Stopping sobig at firewall

[mizzy]

Hi there,

I am receiving loads of mail with the sobig virus.
All infected mails are being caught by my antivirus software on the mail server.
However I'd like to stop the mail at the firewall before it gets to my mail server.
With other viruses/spam I have been able be do this.
Just look at the header of the mail find where it is coming from and block the associated IP address.
Sobig is a bit more clever, it disguises where it comes from.
Have any of you guys or girls managed to stop these mails at the firewall.

Regards,

p.s. I should say that from what I can see the mails are coming from the same location. I'm using lotus domino server.

 

[dopehead]

I don't really get how you think you can stop a virus in an email by blocking mail servers, the mails are not disguised, they just come from all sorts of different mail servers.
Btw, how did you stop the other viruses ? they must have come from different sources also ?
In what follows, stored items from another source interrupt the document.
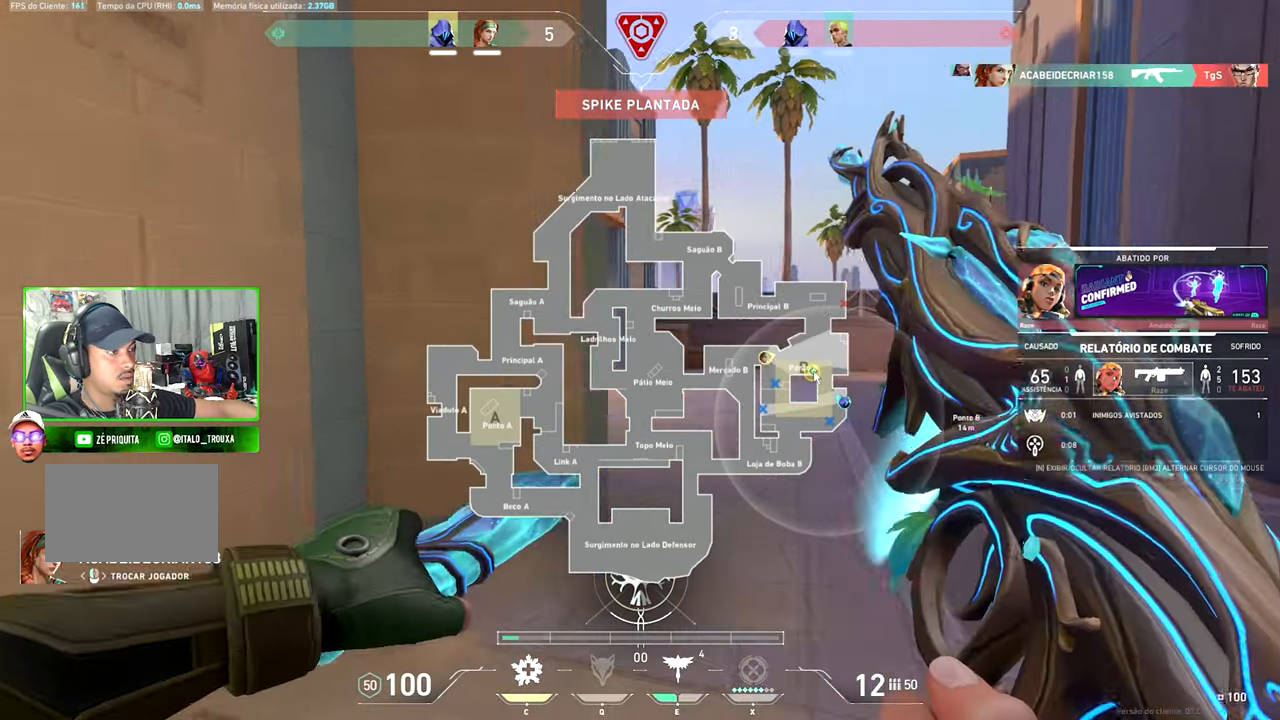
{"keys": [], "mouse": [], "mouse_move": "still", "events": [[250, "caps_lock", "up"]]}
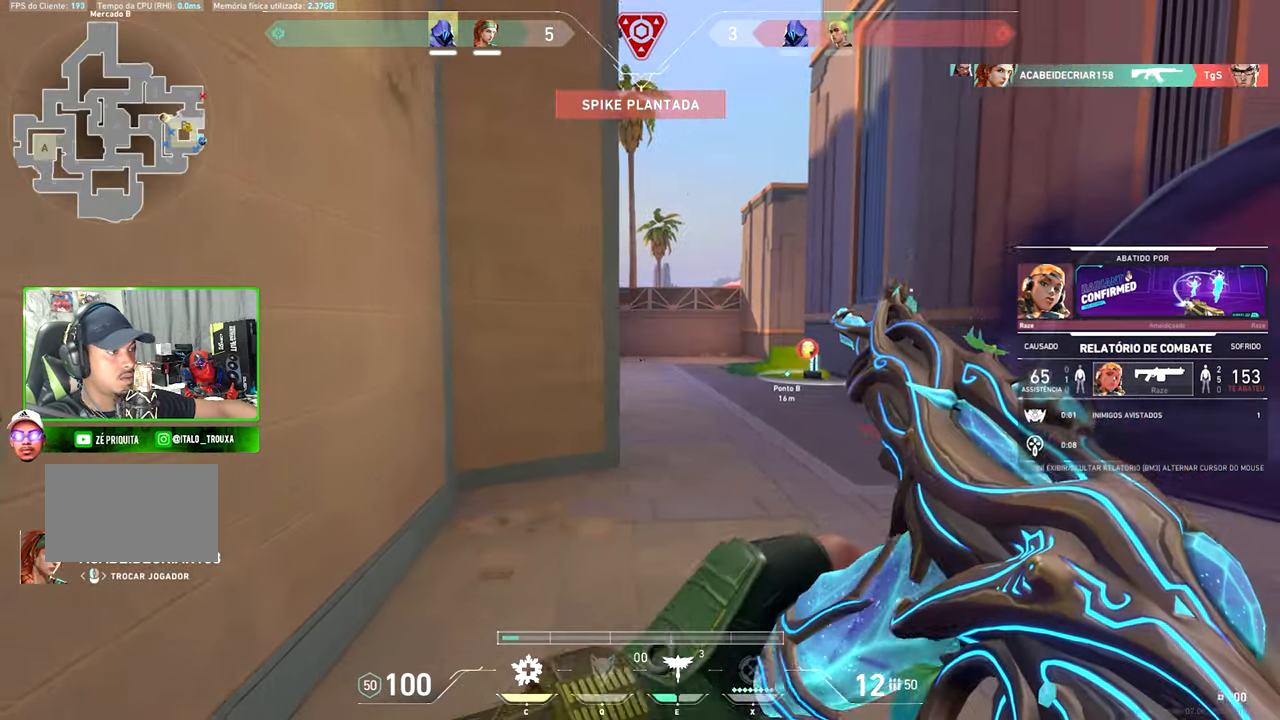
{"keys": [], "mouse": [], "mouse_move": "still", "events": []}
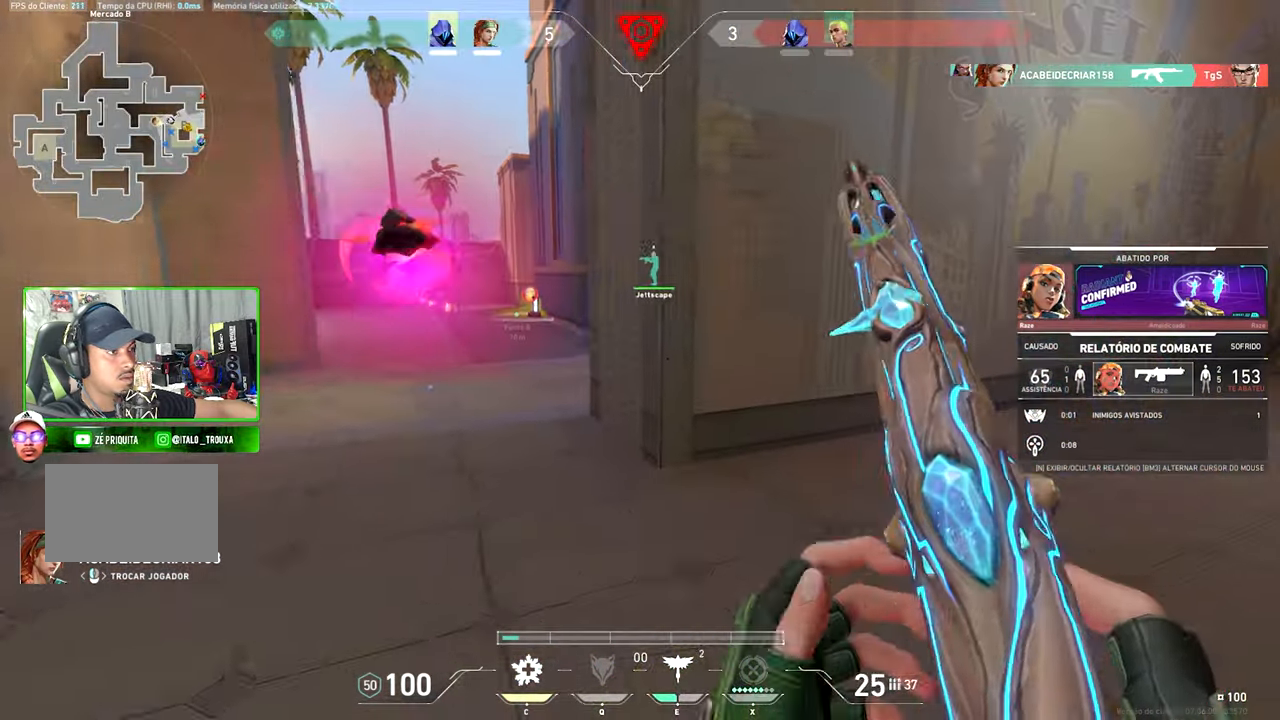
{"keys": [], "mouse": [], "mouse_move": "still", "events": []}
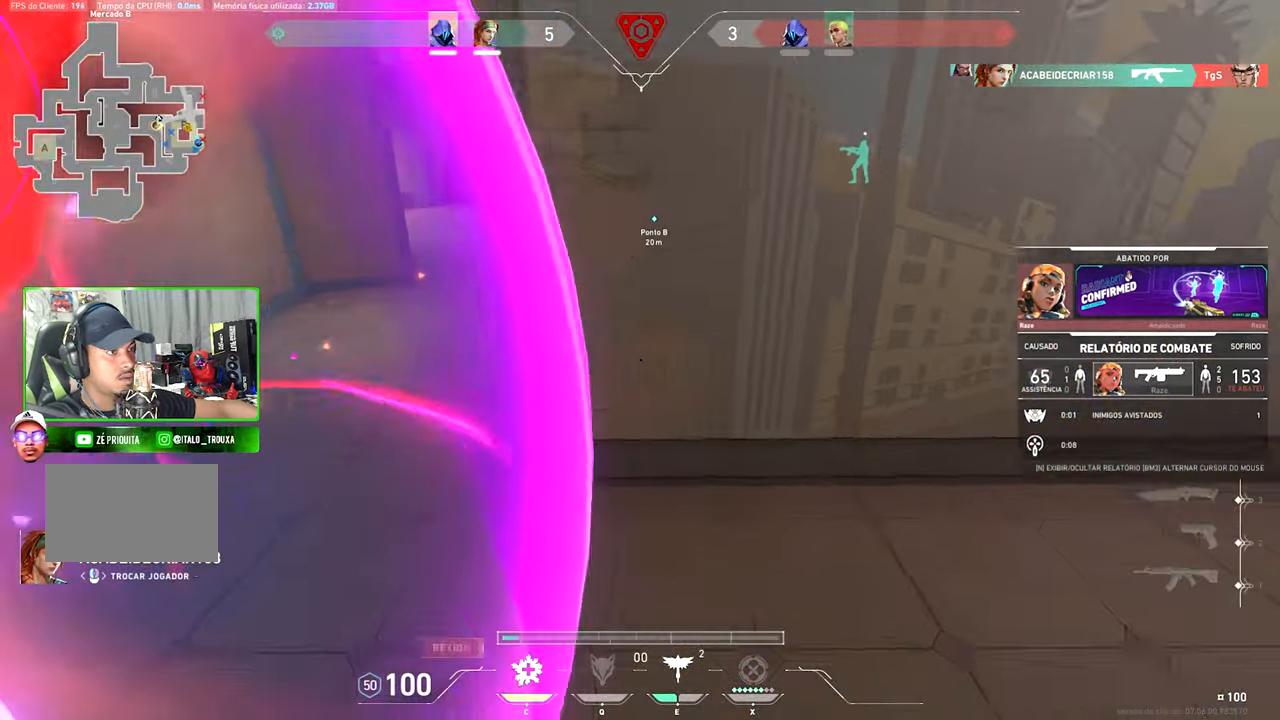
{"keys": [], "mouse": [], "mouse_move": "still", "events": []}
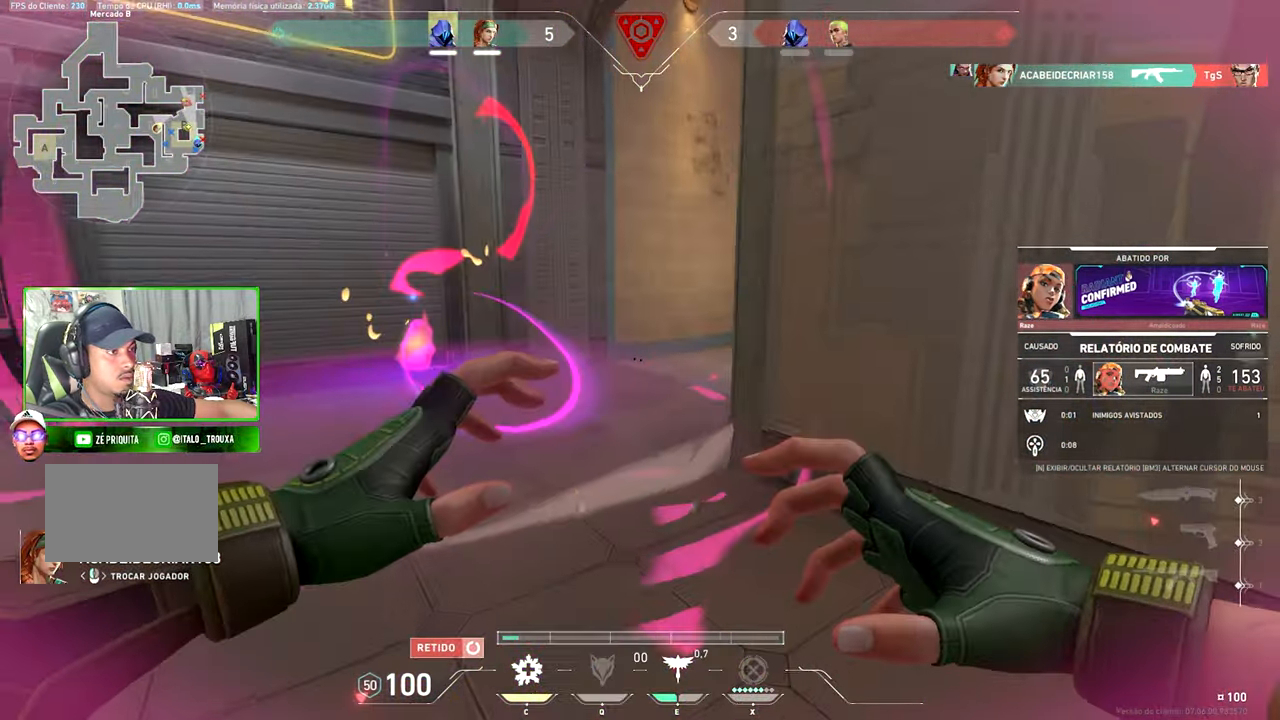
{"keys": ["v"], "mouse": [], "mouse_move": "still", "events": [[433, "v", "down"]]}
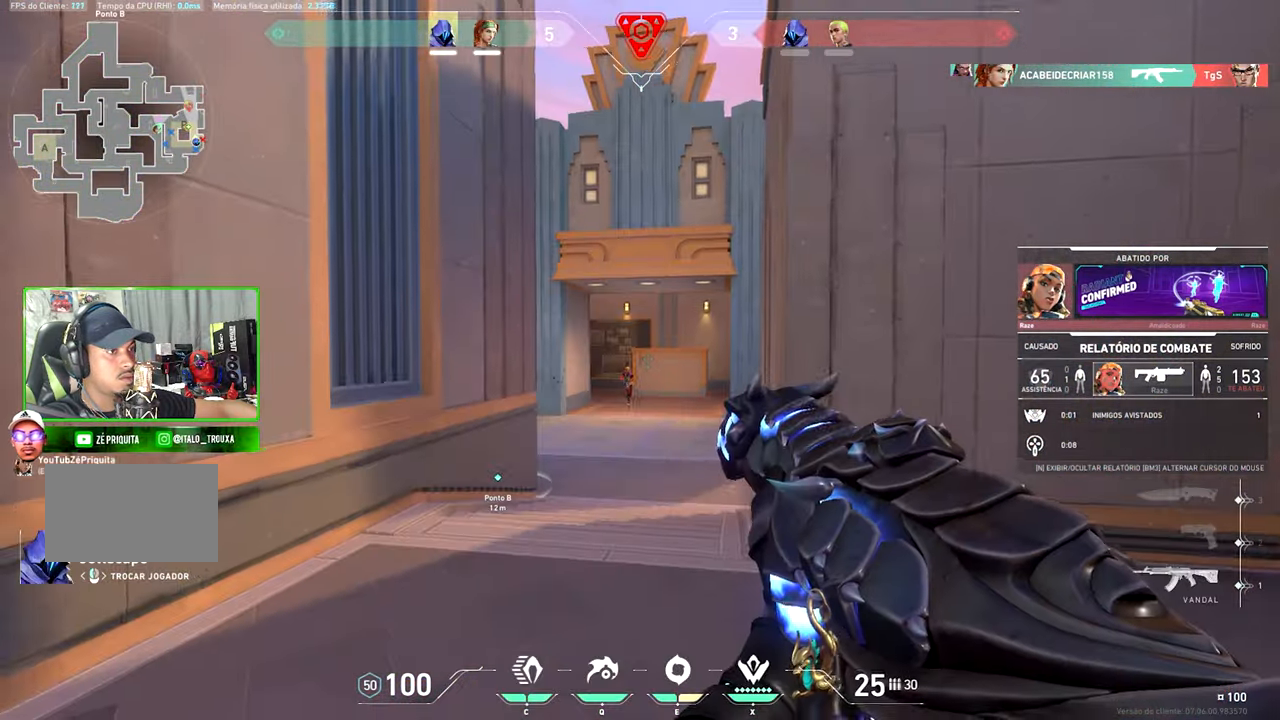
{"keys": ["v"], "mouse": [], "mouse_move": "still", "events": []}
Another thing, blocking mailservers that send you virus email might not be 2 smart, as you will miss possibly interesting mails that are meant for you or your co-workers.

Jan

 

[dx1]

If possible, setup a mail relay server on a dmz interface of the firewall. Have all your mail deliver to the relay server where it will be scanned and cleaned and then forward to your internal mail server.

For the relay server, you can run something like Symantec Antivirus for SMTP or a dedicated appliance.

 

[dopehead]

Isn't mails getting caught already by your mail server's antivirus ? Then i don't really see the point in bringing in another server that does this job. If the virus is not detected, why should another mail server help you ?

Jan

 

[mizzy]

Hi there,

Apologies I did not explain this better and it will take someone much cleverer than me to explain it correctly.

All I can say is that I was able to contact the two companies that were sending me hundreds of infected mails. (I was able to do this based on informaion about SMTP servers in the header of the infected mails)
The IT department at these two companies then updated their antivirus software and the volume of infected e-mail has returned to a more acceptable level.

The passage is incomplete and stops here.